Choffee a chickpea coffee alternative is a warm soothing drink that we love, but where does it come from? Simply Chickpeas. So let's look at the history of chickpeas. Chickpeas (Cicer arietinum or garbanzo beans) are large roundish legumes, that look rather like a large round pea with an interesting bumpy surface. A staple of Middle Eastern, African and Indian cuisines, the chickpea is the world's second most widely grown legume after the soybean, and one of the eight founder crops of the origins of agriculture on our planet. Chickpeas store really well and are high in nutritive value, although they are not very disease resistant, compared to other legumes.

The wild version of chickpeas (Cicer reticulatum) is only found in parts of what is today southeastern Turkey and adjacent Syria, and, likely, it was first domesticated there, about 11,000 years ago. Chickpeas were part of the culture that first developed farming on our planet, called the Pre-Pottery Neolithic period.

Varieties


Domesticated chickpeas (also called garbanzo beans) come in two main groups called desi and kabuli but you can also find varieties in 21 different colors and several shapes.

Scholars believe that the oldest variety of chickpea is the desi form; desi are small, angular, and variegated in color. The desi likely originated in Turkey and was subsequently introduced into India where kabuli, the most common form of chickpea today, was developed. Kabuli have large beige beaked seeds, which are more rounded than desi.


Domesticating Chickpeas


Chickpeas gained numerous useful features from the domestication process. For example, the wild form of chickpea ripens only in the winter, while the domesticated form can be sown during the spring for the summer harvest. Domestic chickpeas still grow best in winter when there is adequate water available; but during the winters they are susceptible to Ascochyta blight, a devastating disease that has been known to wipe out entire crops. The creation of chickpeas that could be grown in summer decreased the riskiness of relying on the crop.

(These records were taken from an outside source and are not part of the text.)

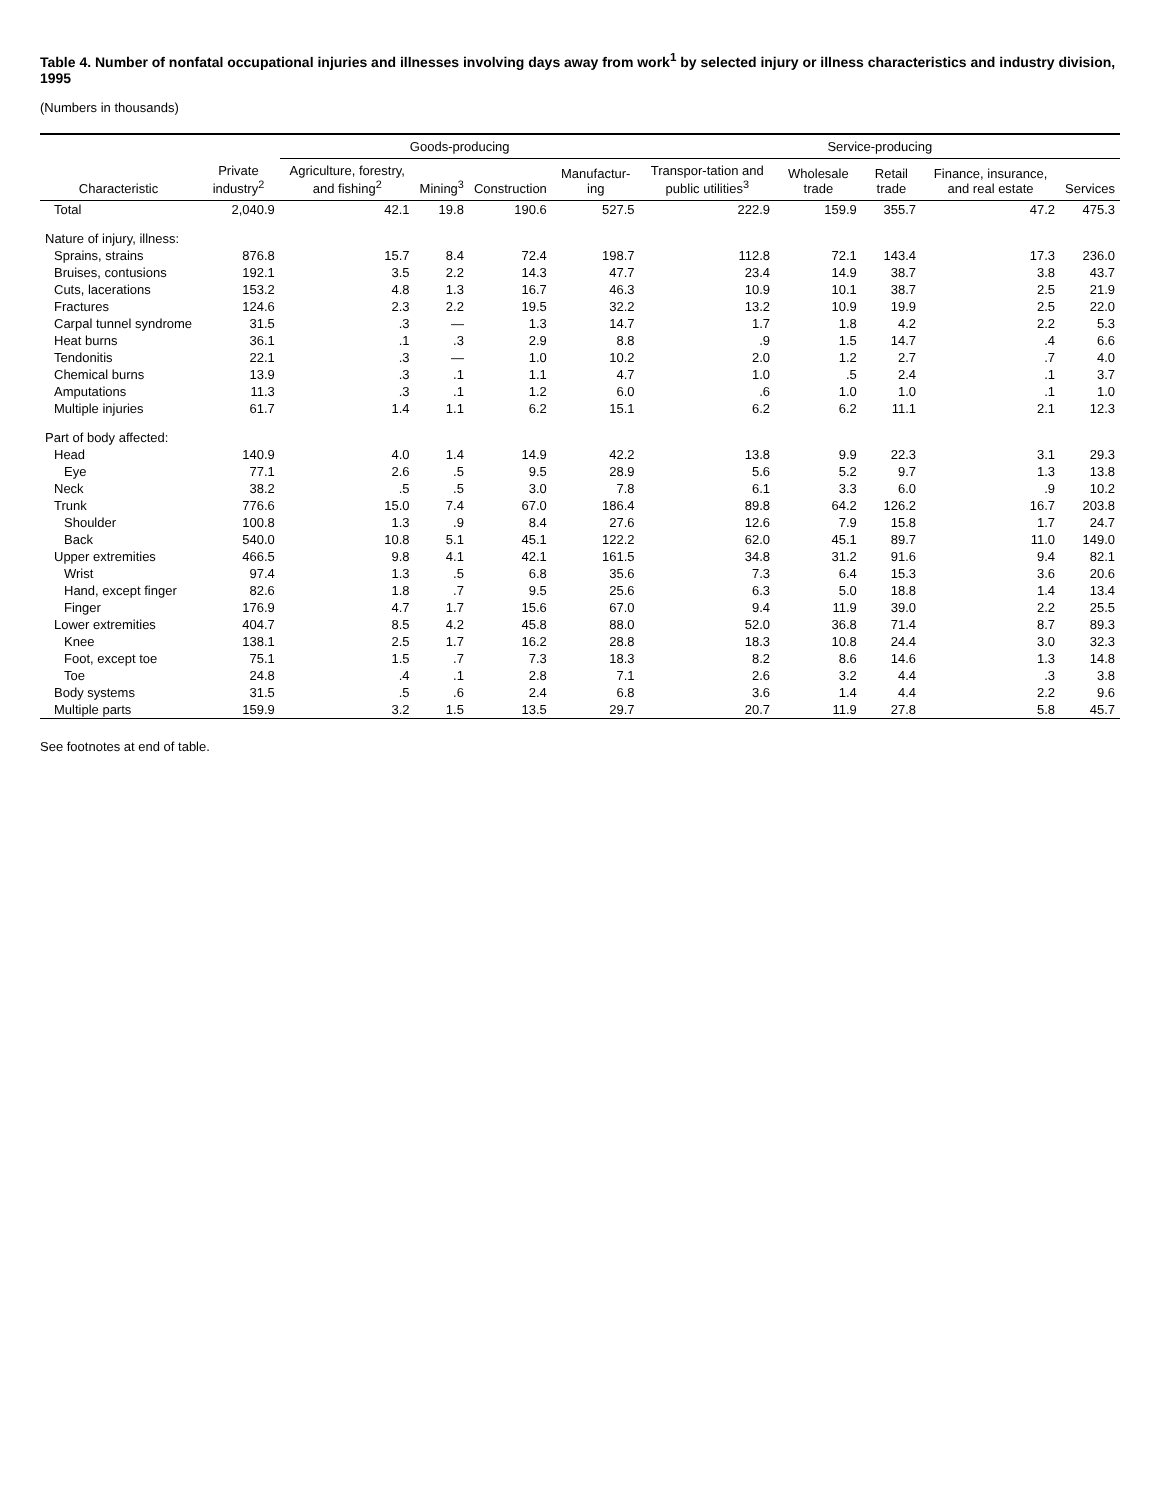Table 4. Number of nonfatal occupational injuries and illnesses involving days away from work<sup>1</sup> by selected injury or illness characteristics and industry division, 1995
(Numbers in thousands)
| Characteristic | Private industry<sup>2</sup> | Goods-producing | | | | Service-producing | | | | |
| --- | --- | --- | --- | --- | --- | --- | --- | --- | --- | --- |
| | | Agriculture, forestry, and fishing<sup>2</sup> | Mining<sup>3</sup> | Construction | Manufactur-ing | Transpor-tation and public utilities<sup>3</sup> | Wholesale trade | Retail trade | Finance, insurance, and real estate | Services |
| Total | 2,040.9 | 42.1 | 19.8 | 190.6 | 527.5 | 222.9 | 159.9 | 355.7 | 47.2 | 475.3 |
| Nature of injury, illness: | | | | | | | | | | |
| Sprains, strains | 876.8 | 15.7 | 8.4 | 72.4 | 198.7 | 112.8 | 72.1 | 143.4 | 17.3 | 236.0 |
| Bruises, contusions | 192.1 | 3.5 | 2.2 | 14.3 | 47.7 | 23.4 | 14.9 | 38.7 | 3.8 | 43.7 |
| Cuts, lacerations | 153.2 | 4.8 | 1.3 | 16.7 | 46.3 | 10.9 | 10.1 | 38.7 | 2.5 | 21.9 |
| Fractures | 124.6 | 2.3 | 2.2 | 19.5 | 32.2 | 13.2 | 10.9 | 19.9 | 2.5 | 22.0 |
| Carpal tunnel syndrome | 31.5 | .3 | — | 1.3 | 14.7 | 1.7 | 1.8 | 4.2 | 2.2 | 5.3 |
| Heat burns | 36.1 | .1 | .3 | 2.9 | 8.8 | .9 | 1.5 | 14.7 | .4 | 6.6 |
| Tendonitis | 22.1 | .3 | — | 1.0 | 10.2 | 2.0 | 1.2 | 2.7 | .7 | 4.0 |
| Chemical burns | 13.9 | .3 | .1 | 1.1 | 4.7 | 1.0 | .5 | 2.4 | .1 | 3.7 |
| Amputations | 11.3 | .3 | .1 | 1.2 | 6.0 | .6 | 1.0 | 1.0 | .1 | 1.0 |
| Multiple injuries | 61.7 | 1.4 | 1.1 | 6.2 | 15.1 | 6.2 | 6.2 | 11.1 | 2.1 | 12.3 |
| Part of body affected: | | | | | | | | | | |
| Head | 140.9 | 4.0 | 1.4 | 14.9 | 42.2 | 13.8 | 9.9 | 22.3 | 3.1 | 29.3 |
| Eye | 77.1 | 2.6 | .5 | 9.5 | 28.9 | 5.6 | 5.2 | 9.7 | 1.3 | 13.8 |
| Neck | 38.2 | .5 | .5 | 3.0 | 7.8 | 6.1 | 3.3 | 6.0 | .9 | 10.2 |
| Trunk | 776.6 | 15.0 | 7.4 | 67.0 | 186.4 | 89.8 | 64.2 | 126.2 | 16.7 | 203.8 |
| Shoulder | 100.8 | 1.3 | .9 | 8.4 | 27.6 | 12.6 | 7.9 | 15.8 | 1.7 | 24.7 |
| Back | 540.0 | 10.8 | 5.1 | 45.1 | 122.2 | 62.0 | 45.1 | 89.7 | 11.0 | 149.0 |
| Upper extremities | 466.5 | 9.8 | 4.1 | 42.1 | 161.5 | 34.8 | 31.2 | 91.6 | 9.4 | 82.1 |
| Wrist | 97.4 | 1.3 | .5 | 6.8 | 35.6 | 7.3 | 6.4 | 15.3 | 3.6 | 20.6 |
| Hand, except finger | 82.6 | 1.8 | .7 | 9.5 | 25.6 | 6.3 | 5.0 | 18.8 | 1.4 | 13.4 |
| Finger | 176.9 | 4.7 | 1.7 | 15.6 | 67.0 | 9.4 | 11.9 | 39.0 | 2.2 | 25.5 |
| Lower extremities | 404.7 | 8.5 | 4.2 | 45.8 | 88.0 | 52.0 | 36.8 | 71.4 | 8.7 | 89.3 |
| Knee | 138.1 | 2.5 | 1.7 | 16.2 | 28.8 | 18.3 | 10.8 | 24.4 | 3.0 | 32.3 |
| Foot, except toe | 75.1 | 1.5 | .7 | 7.3 | 18.3 | 8.2 | 8.6 | 14.6 | 1.3 | 14.8 |
| Toe | 24.8 | .4 | .1 | 2.8 | 7.1 | 2.6 | 3.2 | 4.4 | .3 | 3.8 |
| Body systems | 31.5 | .5 | .6 | 2.4 | 6.8 | 3.6 | 1.4 | 4.4 | 2.2 | 9.6 |
| Multiple parts | 159.9 | 3.2 | 1.5 | 13.5 | 29.7 | 20.7 | 11.9 | 27.8 | 5.8 | 45.7 |
See footnotes at end of table.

In addition, the domesticated form of chickpea contains nearly twice the tryptophan of the wild form, an amino acid that has been connected with higher brain serotonin concentrations and higher birth rates, and accelerated growth in humans and animals. See Kerem et al. for additional information.


Genome Sequencing


The first draft whole-genome shotgun sequence of both desi and kabuli breeding lines was published in 2013. Varshney et al. discovered that genetic diversity was slightly higher in the desi, compared to kabuli, supporting earlier contentions that desi is the older of the two forms. The scholars identified 187 disease resistance genes homologies, considerably fewer than other legume species. They hope that others will be able to use the information collected to develop superior varieties with improved crop productivity and less susceptibility to disease.



Archaeological Sites


Domesticated chickpeas have been found at several early archaeological sites, including the Pre-Pottery Neolithic sites of Tell el-Kerkh (ca. 8,000 BC) and Dja'de (11,000-10,300 calendar years ago cal BP, or about 9,000 BC) in Syria, Cayönü (7250-6750 BC), Hacilar (ca 6700 BC), and Akarçay Tepe (7280-8700 BP) in Turkey.